> **Dataset entries**

..............................

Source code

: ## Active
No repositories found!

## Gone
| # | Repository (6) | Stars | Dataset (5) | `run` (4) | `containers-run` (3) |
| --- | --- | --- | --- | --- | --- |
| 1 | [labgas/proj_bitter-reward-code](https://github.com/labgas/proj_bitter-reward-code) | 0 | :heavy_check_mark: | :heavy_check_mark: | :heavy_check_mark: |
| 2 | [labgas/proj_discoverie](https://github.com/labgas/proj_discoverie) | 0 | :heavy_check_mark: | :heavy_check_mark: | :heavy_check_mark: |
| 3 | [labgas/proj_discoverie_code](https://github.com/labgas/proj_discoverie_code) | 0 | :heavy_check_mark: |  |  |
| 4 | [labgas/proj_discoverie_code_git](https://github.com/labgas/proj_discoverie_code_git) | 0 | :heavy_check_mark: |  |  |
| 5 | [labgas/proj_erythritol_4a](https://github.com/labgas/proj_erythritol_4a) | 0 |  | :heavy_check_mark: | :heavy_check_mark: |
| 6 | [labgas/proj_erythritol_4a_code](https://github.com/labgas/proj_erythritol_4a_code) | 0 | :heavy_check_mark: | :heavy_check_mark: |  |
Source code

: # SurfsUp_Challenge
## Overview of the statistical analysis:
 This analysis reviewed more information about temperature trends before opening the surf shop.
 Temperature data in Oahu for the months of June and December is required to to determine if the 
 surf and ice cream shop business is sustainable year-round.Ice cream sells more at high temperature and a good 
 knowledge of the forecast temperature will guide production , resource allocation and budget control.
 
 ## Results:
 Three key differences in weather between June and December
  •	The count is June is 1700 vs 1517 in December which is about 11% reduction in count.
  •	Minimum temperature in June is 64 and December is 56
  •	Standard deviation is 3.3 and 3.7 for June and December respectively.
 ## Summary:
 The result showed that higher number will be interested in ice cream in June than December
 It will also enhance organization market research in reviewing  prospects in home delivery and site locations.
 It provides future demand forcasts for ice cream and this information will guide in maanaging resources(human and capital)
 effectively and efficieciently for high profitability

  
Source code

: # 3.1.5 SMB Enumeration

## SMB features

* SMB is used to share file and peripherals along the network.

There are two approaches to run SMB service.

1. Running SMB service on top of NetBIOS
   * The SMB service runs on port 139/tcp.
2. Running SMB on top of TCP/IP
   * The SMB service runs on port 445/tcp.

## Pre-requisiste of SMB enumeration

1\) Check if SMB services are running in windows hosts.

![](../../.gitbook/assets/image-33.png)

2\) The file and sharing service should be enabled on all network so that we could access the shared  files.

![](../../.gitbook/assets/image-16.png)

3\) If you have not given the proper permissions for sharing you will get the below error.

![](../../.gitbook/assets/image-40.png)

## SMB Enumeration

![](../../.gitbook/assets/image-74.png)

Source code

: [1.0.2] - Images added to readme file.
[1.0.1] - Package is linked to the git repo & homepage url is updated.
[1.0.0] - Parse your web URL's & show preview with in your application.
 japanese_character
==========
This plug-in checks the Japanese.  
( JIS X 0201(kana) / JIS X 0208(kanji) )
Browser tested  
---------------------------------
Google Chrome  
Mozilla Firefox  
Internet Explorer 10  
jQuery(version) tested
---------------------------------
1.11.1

..............................

Take every line from the data that contains the word "cream".

 surf and ice cream shop business is sustainable year-round.Ice cream sells more at high temperature and a good 
 The result showed that higher number will be interested in ice cream in June than December
 It provides future demand forcasts for ice cream and this information will guide in maanaging resources(human and capital)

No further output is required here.